> What this task involves: Only certain lines below are wanted: those starting at the line containing "trong môi trường" and ending at the line containing "2 × HDMI 2.0 (hỗ trợ 165Hz)", both included, each retyped exactly.

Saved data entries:

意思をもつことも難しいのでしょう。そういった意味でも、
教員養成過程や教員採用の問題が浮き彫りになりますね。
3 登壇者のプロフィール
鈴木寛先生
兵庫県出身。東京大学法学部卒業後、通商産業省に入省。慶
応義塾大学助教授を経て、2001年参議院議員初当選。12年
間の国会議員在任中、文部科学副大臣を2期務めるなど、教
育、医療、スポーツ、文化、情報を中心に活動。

...

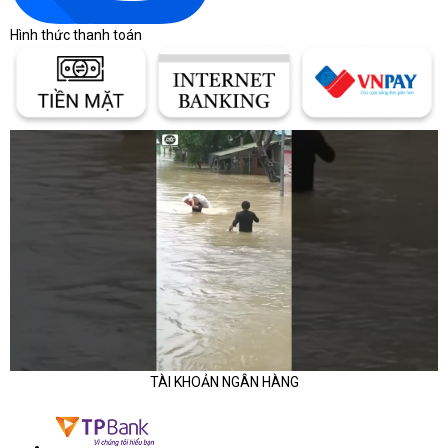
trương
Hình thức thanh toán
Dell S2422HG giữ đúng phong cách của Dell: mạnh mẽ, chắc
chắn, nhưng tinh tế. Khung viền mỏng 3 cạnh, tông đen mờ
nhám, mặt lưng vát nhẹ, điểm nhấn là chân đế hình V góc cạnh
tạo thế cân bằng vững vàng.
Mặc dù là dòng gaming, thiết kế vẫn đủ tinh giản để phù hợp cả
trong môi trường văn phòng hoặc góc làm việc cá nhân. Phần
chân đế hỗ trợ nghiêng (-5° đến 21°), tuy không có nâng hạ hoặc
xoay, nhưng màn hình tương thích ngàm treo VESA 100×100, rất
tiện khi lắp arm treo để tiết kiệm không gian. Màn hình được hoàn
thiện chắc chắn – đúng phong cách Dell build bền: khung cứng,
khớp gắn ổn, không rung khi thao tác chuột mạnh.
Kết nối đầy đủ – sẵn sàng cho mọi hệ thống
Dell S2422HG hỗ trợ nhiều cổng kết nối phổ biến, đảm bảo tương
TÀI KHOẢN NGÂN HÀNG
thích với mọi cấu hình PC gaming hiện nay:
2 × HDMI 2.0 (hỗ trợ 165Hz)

> Your solution:
trong môi trường văn phòng hoặc góc làm việc cá nhân. Phần
chân đế hỗ trợ nghiêng (-5° đến 21°), tuy không có nâng hạ hoặc
xoay, nhưng màn hình tương thích ngàm treo VESA 100×100, rất
tiện khi lắp arm treo để tiết kiệm không gian. Màn hình được hoàn
thiện chắc chắn – đúng phong cách Dell build bền: khung cứng,
khớp gắn ổn, không rung khi thao tác chuột mạnh.
Kết nối đầy đủ – sẵn sàng cho mọi hệ thống
Dell S2422HG hỗ trợ nhiều cổng kết nối phổ biến, đảm bảo tương
TÀI KHOẢN NGÂN HÀNG
thích với mọi cấu hình PC gaming hiện nay:
2 × HDMI 2.0 (hỗ trợ 165Hz)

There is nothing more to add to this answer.